WORK ITEM
Go through the listing and retype each line exactly.

INFORMATION PROVIDED
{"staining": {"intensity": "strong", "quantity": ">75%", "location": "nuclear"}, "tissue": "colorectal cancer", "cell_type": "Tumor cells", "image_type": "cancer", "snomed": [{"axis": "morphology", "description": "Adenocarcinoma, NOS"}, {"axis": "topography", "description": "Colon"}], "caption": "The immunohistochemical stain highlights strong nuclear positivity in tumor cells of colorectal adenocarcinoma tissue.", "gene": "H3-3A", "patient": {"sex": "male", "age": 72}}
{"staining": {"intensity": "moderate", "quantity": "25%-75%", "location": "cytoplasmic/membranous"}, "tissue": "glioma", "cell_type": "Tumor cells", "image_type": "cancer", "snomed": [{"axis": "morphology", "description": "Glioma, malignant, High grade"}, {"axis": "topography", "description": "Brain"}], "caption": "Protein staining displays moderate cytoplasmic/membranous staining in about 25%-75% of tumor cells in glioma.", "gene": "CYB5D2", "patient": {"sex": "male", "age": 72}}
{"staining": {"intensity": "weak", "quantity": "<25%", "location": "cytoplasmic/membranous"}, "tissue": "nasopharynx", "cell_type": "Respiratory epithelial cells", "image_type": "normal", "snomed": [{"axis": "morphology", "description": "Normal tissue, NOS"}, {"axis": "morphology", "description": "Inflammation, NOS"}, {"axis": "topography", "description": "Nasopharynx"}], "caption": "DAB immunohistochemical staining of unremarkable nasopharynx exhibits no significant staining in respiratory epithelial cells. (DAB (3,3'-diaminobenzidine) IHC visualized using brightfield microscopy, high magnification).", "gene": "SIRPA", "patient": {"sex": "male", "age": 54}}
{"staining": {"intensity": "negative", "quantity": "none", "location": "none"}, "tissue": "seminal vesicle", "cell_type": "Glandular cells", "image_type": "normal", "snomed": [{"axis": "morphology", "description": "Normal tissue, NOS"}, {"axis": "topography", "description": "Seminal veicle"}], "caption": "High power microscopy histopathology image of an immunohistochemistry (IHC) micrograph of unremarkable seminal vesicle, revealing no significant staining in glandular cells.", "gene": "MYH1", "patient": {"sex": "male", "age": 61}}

RESPONSE AREA
{"staining": {"intensity": "strong", "quantity": ">75%", "location": "nuclear"}, "tissue": "colorectal cancer", "cell_type": "Tumor cells", "image_type": "cancer", "snomed": [{"axis": "morphology", "description": "Adenocarcinoma, NOS"}, {"axis": "topography", "description": "Colon"}], "caption": "The immunohistochemical stain highlights strong nuclear positivity in tumor cells of colorectal adenocarcinoma tissue.", "gene": "H3-3A", "patient": {"sex": "male", "age": 72}}
{"staining": {"intensity": "moderate", "quantity": "25%-75%", "location": "cytoplasmic/membranous"}, "tissue": "glioma", "cell_type": "Tumor cells", "image_type": "cancer", "snomed": [{"axis": "morphology", "description": "Glioma, malignant, High grade"}, {"axis": "topography", "description": "Brain"}], "caption": "Protein staining displays moderate cytoplasmic/membranous staining in about 25%-75% of tumor cells in glioma.", "gene": "CYB5D2", "patient": {"sex": "male", "age": 72}}
{"staining": {"intensity": "weak", "quantity": "<25%", "location": "cytoplasmic/membranous"}, "tissue": "nasopharynx", "cell_type": "Respiratory epithelial cells", "image_type": "normal", "snomed": [{"axis": "morphology", "description": "Normal tissue, NOS"}, {"axis": "morphology", "description": "Inflammation, NOS"}, {"axis": "topography", "description": "Nasopharynx"}], "caption": "DAB immunohistochemical staining of unremarkable nasopharynx exhibits no significant staining in respiratory epithelial cells. (DAB (3,3'-diaminobenzidine) IHC visualized using brightfield microscopy, high magnification).", "gene": "SIRPA", "patient": {"sex": "male", "age": 54}}
{"staining": {"intensity": "negative", "quantity": "none", "location": "none"}, "tissue": "seminal vesicle", "cell_type": "Glandular cells", "image_type": "normal", "snomed": [{"axis": "morphology", "description": "Normal tissue, NOS"}, {"axis": "topography", "description": "Seminal veicle"}], "caption": "High power microscopy histopathology image of an immunohistochemistry (IHC) micrograph of unremarkable seminal vesicle, revealing no significant staining in glandular cells.", "gene": "MYH1", "patient": {"sex": "male", "age": 61}}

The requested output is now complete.